Le mois de mai a été très contrasté sur le pays. La pluviométrie a été déficitaire sur une grande partie du territoire métropolitain, avec en moyenne un déficit proche de 20 %. Toutefois, les passages perturbés ont été fréquents du sud-ouest aux Ardennes ainsi que près des frontières de l’est et sur la Corse. Depuis septembre, le déficit pluviométrique reste proche de 20 % sur la France. La sécheresse des sols persiste de l’Indre au Cher et à l’Auvergne ainsi qu’en Corse. La Creuse, l’Allier, le Puy-de-Dôme et l’est du Cantal gardent des sols extrêmement secs. En revanche la sécheresse des sols a pratiquement disparu sur la région Grand-Est, la Haute-Saône et la Côte-d’Or.

La recharge des nappes n’a pas été satisfaisante, du fait d’un déficit pluviométrique durant l’automne et l’hiver 2018-2019. Les pluies du printemps n’ont pas permis de compenser ce déficit mais ont cependant limité l’impact du début de la vidange. Ainsi, la situation s’améliore légèrement en mai 2019 : les niveaux sont bas ou autour de la moyenne voire modérément hauts au sud-est. Localement, les pluies conséquentes ont ralenti la vidange : de légères augmentations de niveaux ont été enregistrées avant que les tendances ne repartent à la baisse. Seule la Corse qui a subi de fortes précipitations, a vu le niveau de ses nappes alluviales évoluer à la hausse. A noter que certains secteurs n’ont pas enregistré de recharge pendant la période hivernale, notamment en Bourgogne-France-Comté et en Auvergne-Rhône-Alpes.

Les précipitations, bien que localement excédentaires ont permis une légère amélioration des débits des cours d’eau, les niveaux de ces derniers restent majoritairement inférieurs à la moyenne. La situation des barrages présente des indicateurs de taux de remplissage globalement satisfaisants pour la période de l’année. Au 13 juin, 13 départements ont mis en oeuvre des mesures de restrictions des usages de l’eau.

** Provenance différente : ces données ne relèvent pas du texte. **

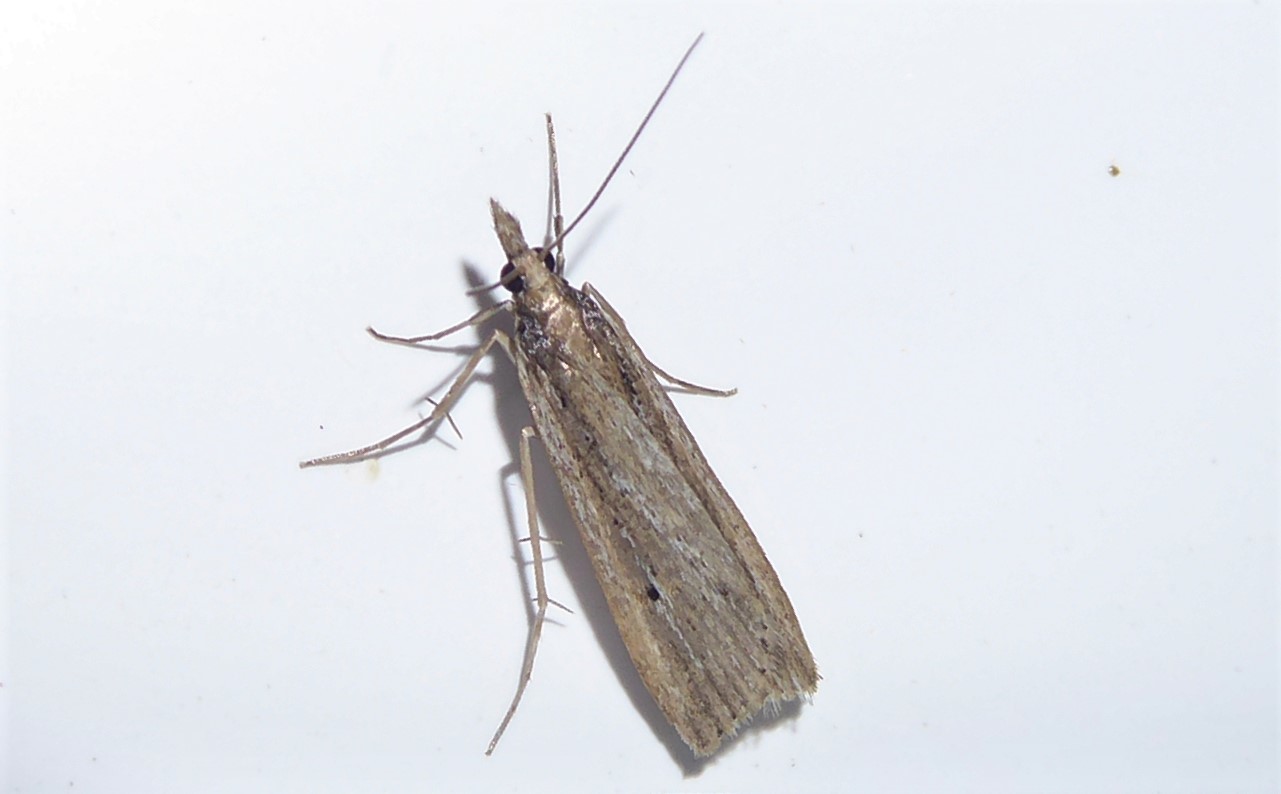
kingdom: Animalia
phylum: Arthropoda
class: Insecta
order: Lepidoptera
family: Crambidae
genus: Eudonia
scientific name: Eudonia sabulosella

À titre de comparaison, sur la même période l’an passé, 3 départements avaient mis en place ces arrêtés et ils étaient 21 en 2017.

Le bulletin national de situation hydrologique (BSH) est constitué d’un ensemble de cartes et de leurs commentaires qui présentent l’évolution mensuelle des ressources en eau.

Chaque mois, il décrit la situation quantitative des milieux aquatiques (pluies efficaces, débits des cours d’eau, niveau des nappes d’eau souterraine, état de remplissage des barrages-réservoirs) et fournit une information synthétique sur les arrêtés préfectoraux pris pour limiter les usages de l’eau durant la période d’étiage.

Le BSH est réalisé sous l’égide d'un comité de rédaction composé des différents contributeurs du BSH (producteurs et gestionnaires de données), animé par l'Office International de l’Eau (OIEau), en lien avec la direction de l’eau et de la biodiversité du ministère de la transition écologique et solidaire, et avec le soutien financier de l'Agence française pour la biodiversité (AFB).